- [What the task requires]
Through the line with "tomato [672,315,710,352] ->" and starting from the first line, return the records below word for word, with pictures left out.

- [Dataset extract]
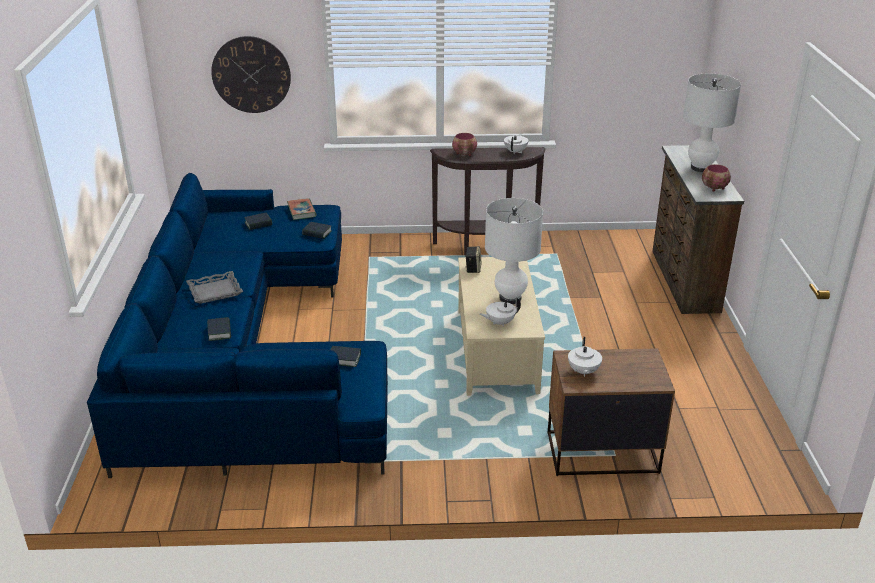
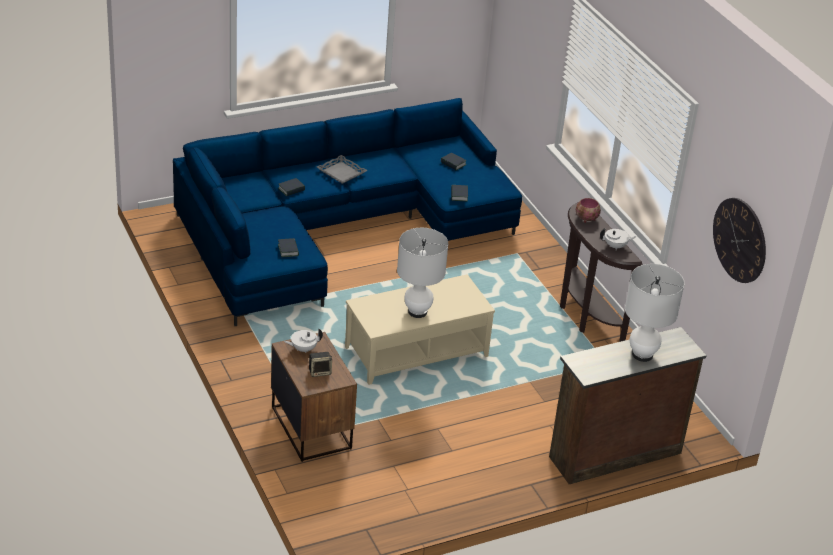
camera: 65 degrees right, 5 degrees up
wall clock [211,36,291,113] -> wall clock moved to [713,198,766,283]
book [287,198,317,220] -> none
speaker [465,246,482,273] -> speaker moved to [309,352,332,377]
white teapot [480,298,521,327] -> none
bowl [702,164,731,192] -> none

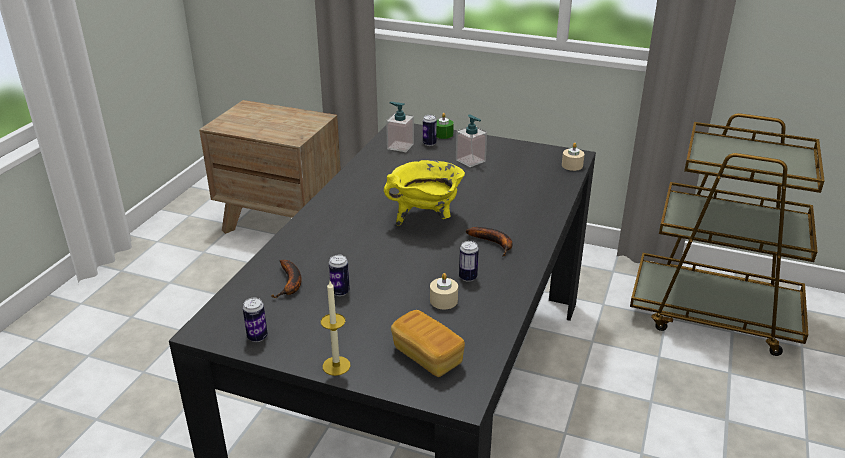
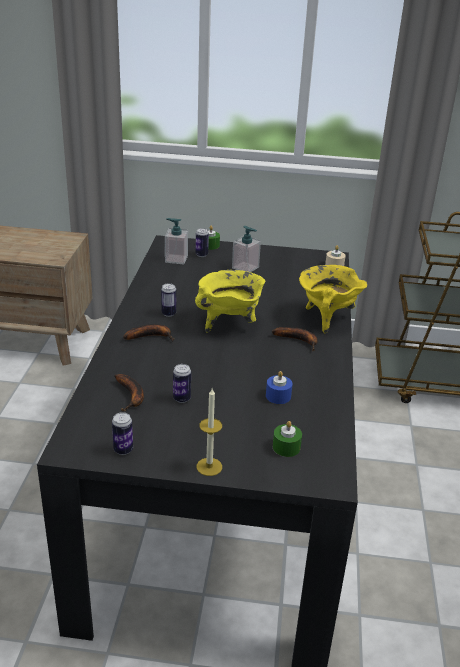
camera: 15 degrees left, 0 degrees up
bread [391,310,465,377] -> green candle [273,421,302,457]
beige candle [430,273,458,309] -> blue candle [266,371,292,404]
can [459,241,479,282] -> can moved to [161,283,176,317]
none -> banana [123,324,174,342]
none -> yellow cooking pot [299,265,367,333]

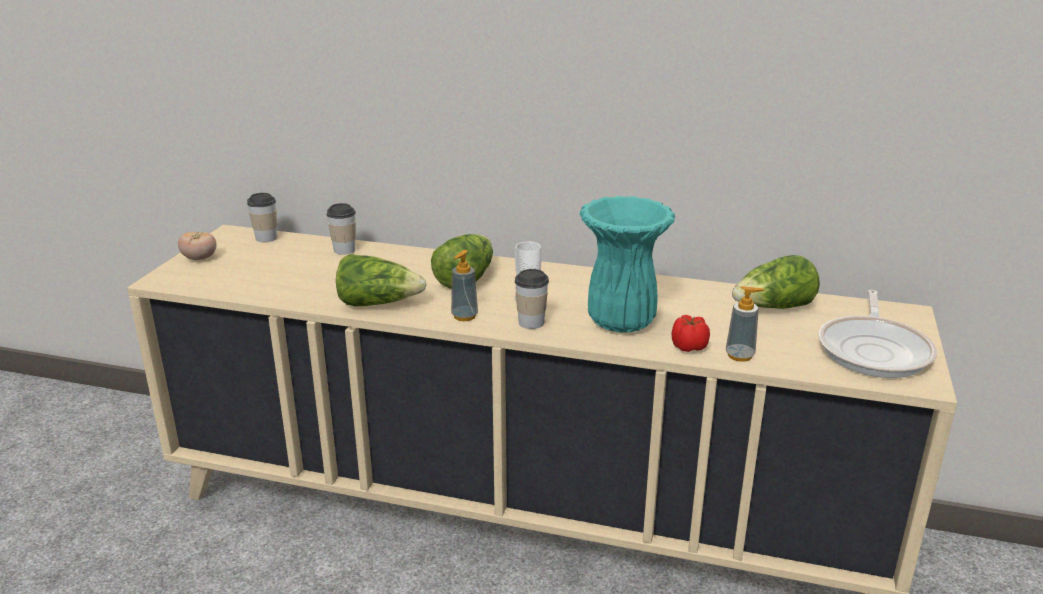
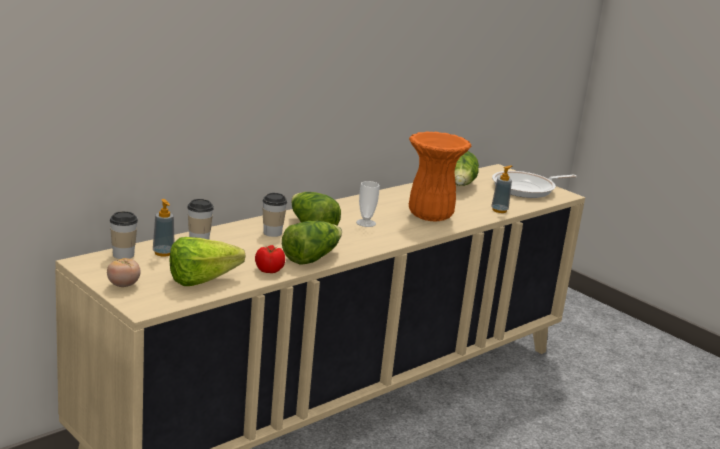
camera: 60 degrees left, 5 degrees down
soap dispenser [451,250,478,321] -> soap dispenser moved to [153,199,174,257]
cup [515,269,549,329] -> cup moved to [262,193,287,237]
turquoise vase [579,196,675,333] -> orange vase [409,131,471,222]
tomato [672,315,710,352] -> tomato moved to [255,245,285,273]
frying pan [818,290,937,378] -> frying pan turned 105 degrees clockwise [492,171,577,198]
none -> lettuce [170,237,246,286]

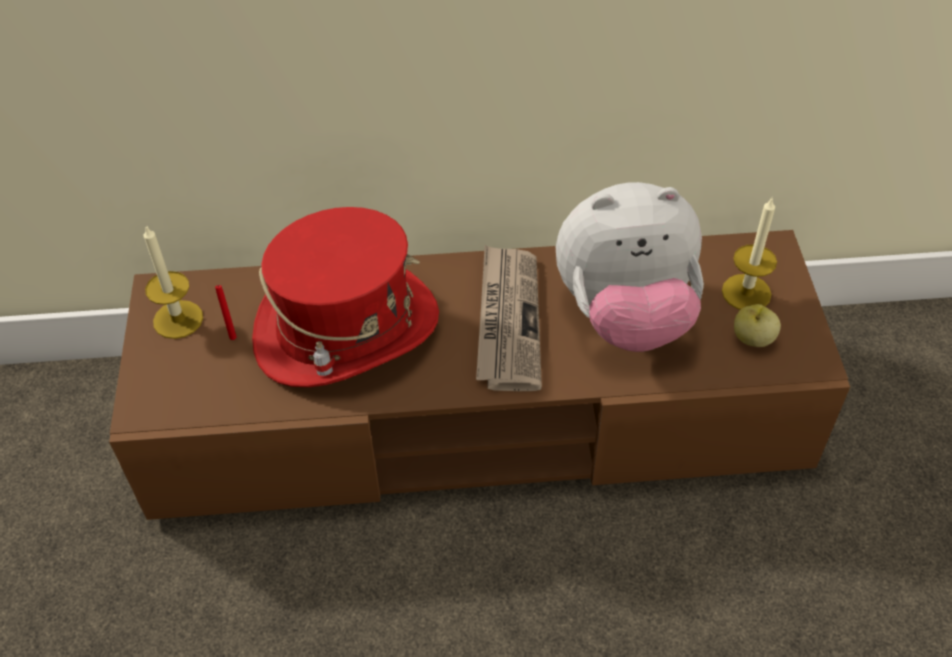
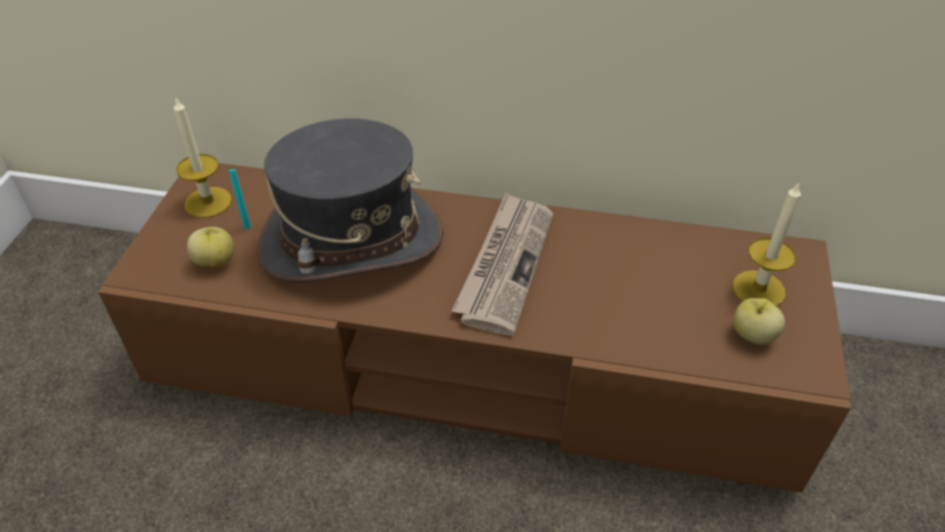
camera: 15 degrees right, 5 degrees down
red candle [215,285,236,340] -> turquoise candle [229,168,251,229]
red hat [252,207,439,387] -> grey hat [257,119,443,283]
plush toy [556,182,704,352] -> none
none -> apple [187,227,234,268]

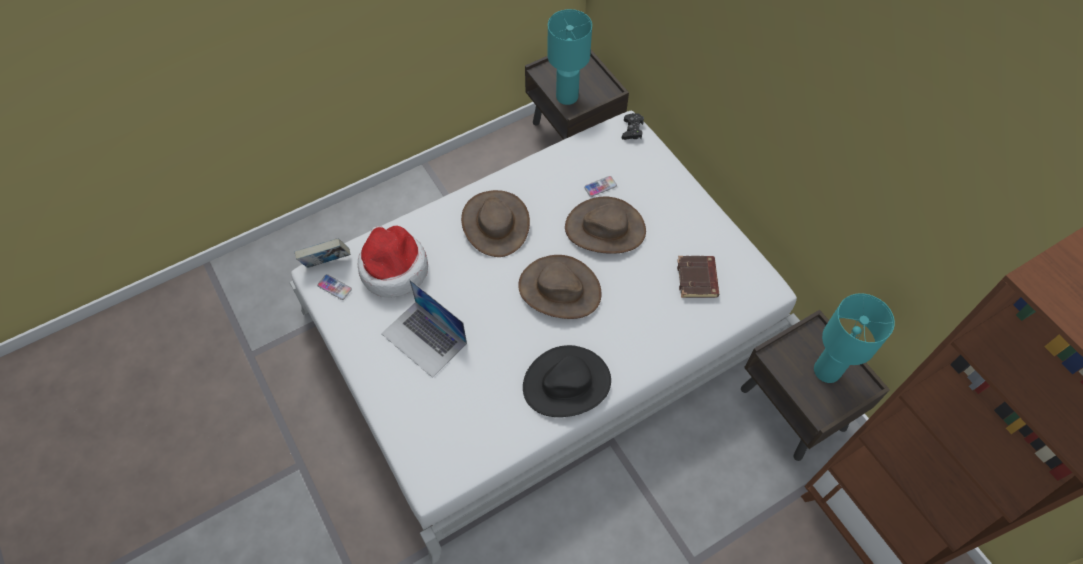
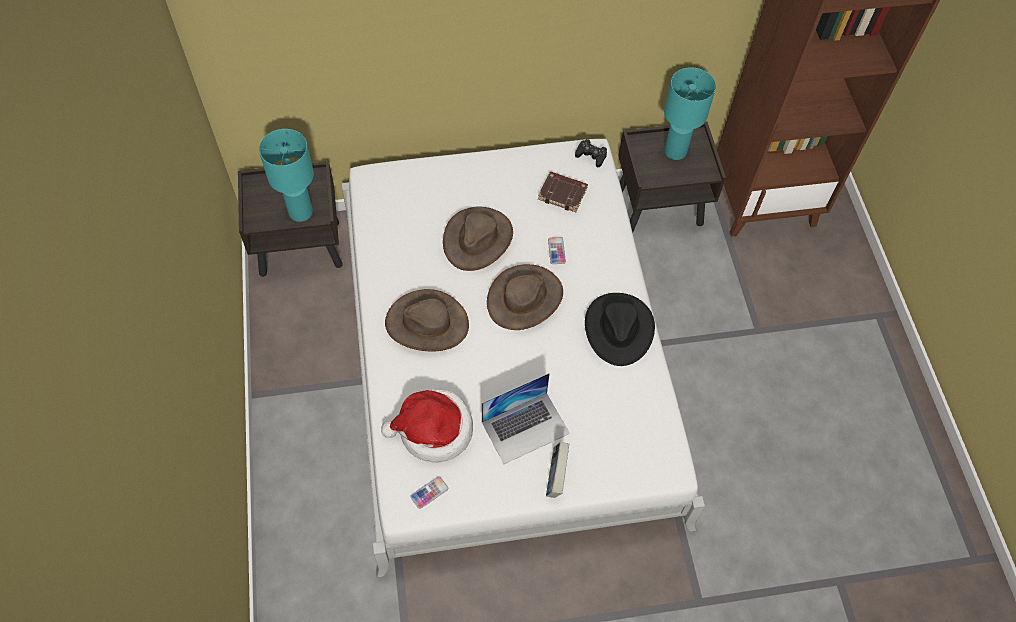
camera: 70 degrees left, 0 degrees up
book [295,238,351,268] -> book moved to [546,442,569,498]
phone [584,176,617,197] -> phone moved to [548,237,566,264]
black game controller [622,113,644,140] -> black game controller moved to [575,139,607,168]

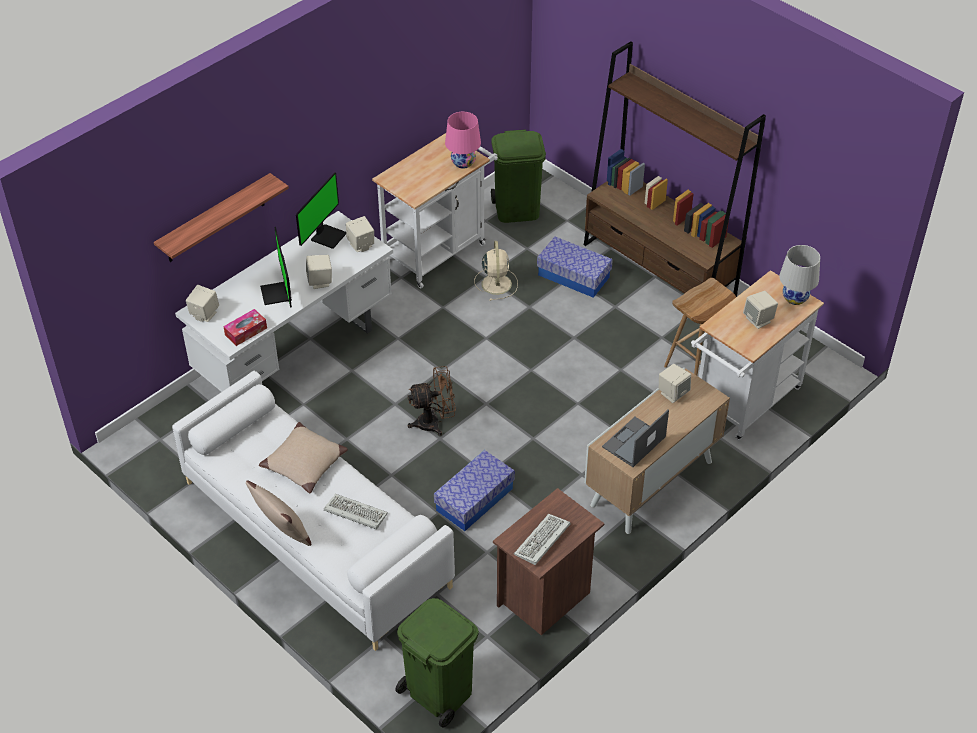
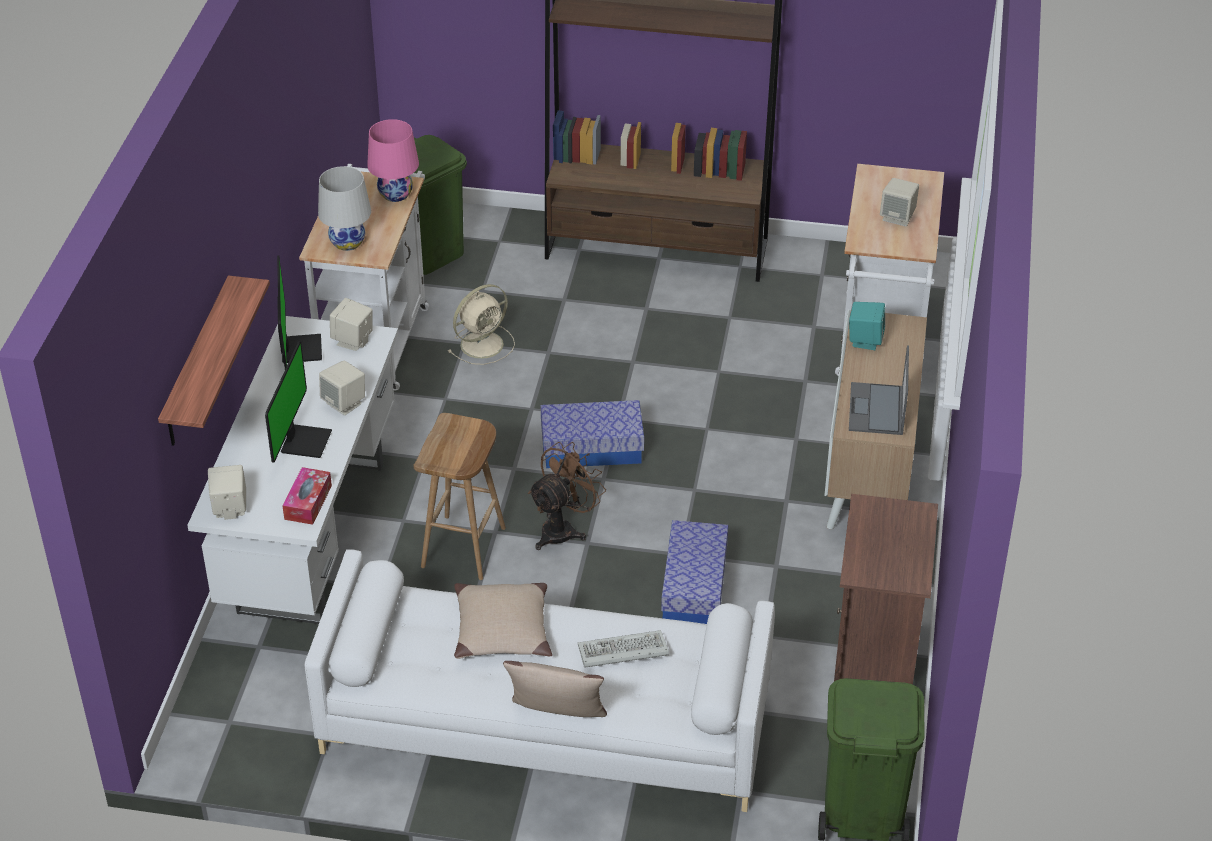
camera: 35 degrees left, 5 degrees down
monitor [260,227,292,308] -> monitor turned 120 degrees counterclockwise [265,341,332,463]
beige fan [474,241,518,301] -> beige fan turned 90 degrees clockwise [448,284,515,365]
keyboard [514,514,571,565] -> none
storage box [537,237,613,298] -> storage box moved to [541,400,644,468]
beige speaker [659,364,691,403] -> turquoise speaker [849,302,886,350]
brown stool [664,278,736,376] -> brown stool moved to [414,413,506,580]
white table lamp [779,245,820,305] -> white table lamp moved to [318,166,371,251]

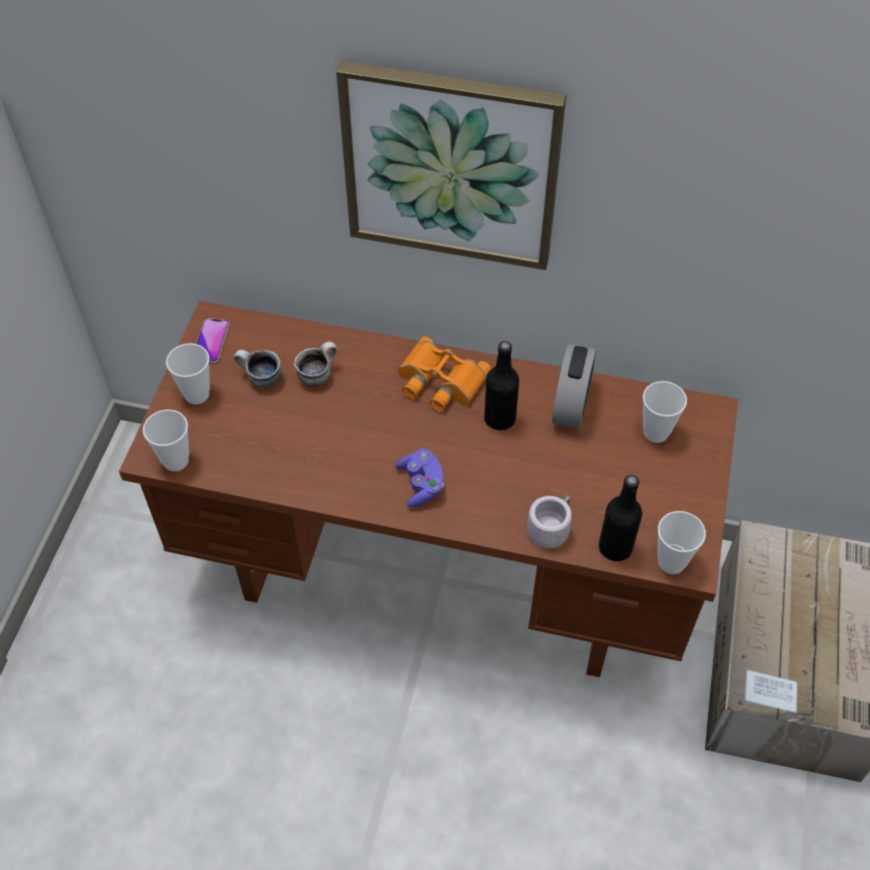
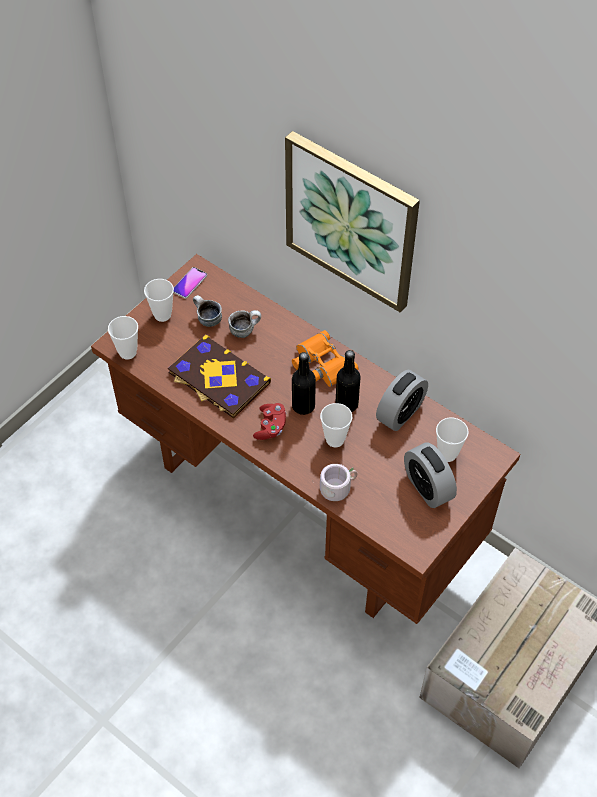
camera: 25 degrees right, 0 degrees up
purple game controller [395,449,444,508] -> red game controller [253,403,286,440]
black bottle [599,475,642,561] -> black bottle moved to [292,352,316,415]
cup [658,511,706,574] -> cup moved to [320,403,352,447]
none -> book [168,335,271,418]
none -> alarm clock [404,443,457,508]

- [Reply]
camera: 65 degrees right, 5 degrees up
wall clock [211,36,291,113] -> wall clock moved to [713,198,766,283]
book [287,198,317,220] -> none
speaker [465,246,482,273] -> speaker moved to [309,352,332,377]
white teapot [480,298,521,327] -> none
bowl [702,164,731,192] -> none

camera: 15 degrees left, 0 degrees up
bread [391,310,465,377] -> green candle [273,421,302,457]
beige candle [430,273,458,309] -> blue candle [266,371,292,404]
can [459,241,479,282] -> can moved to [161,283,176,317]
none -> banana [123,324,174,342]
none -> yellow cooking pot [299,265,367,333]

camera: 60 degrees left, 5 degrees down
soap dispenser [451,250,478,321] -> soap dispenser moved to [153,199,174,257]
cup [515,269,549,329] -> cup moved to [262,193,287,237]
turquoise vase [579,196,675,333] -> orange vase [409,131,471,222]
tomato [672,315,710,352] -> tomato moved to [255,245,285,273]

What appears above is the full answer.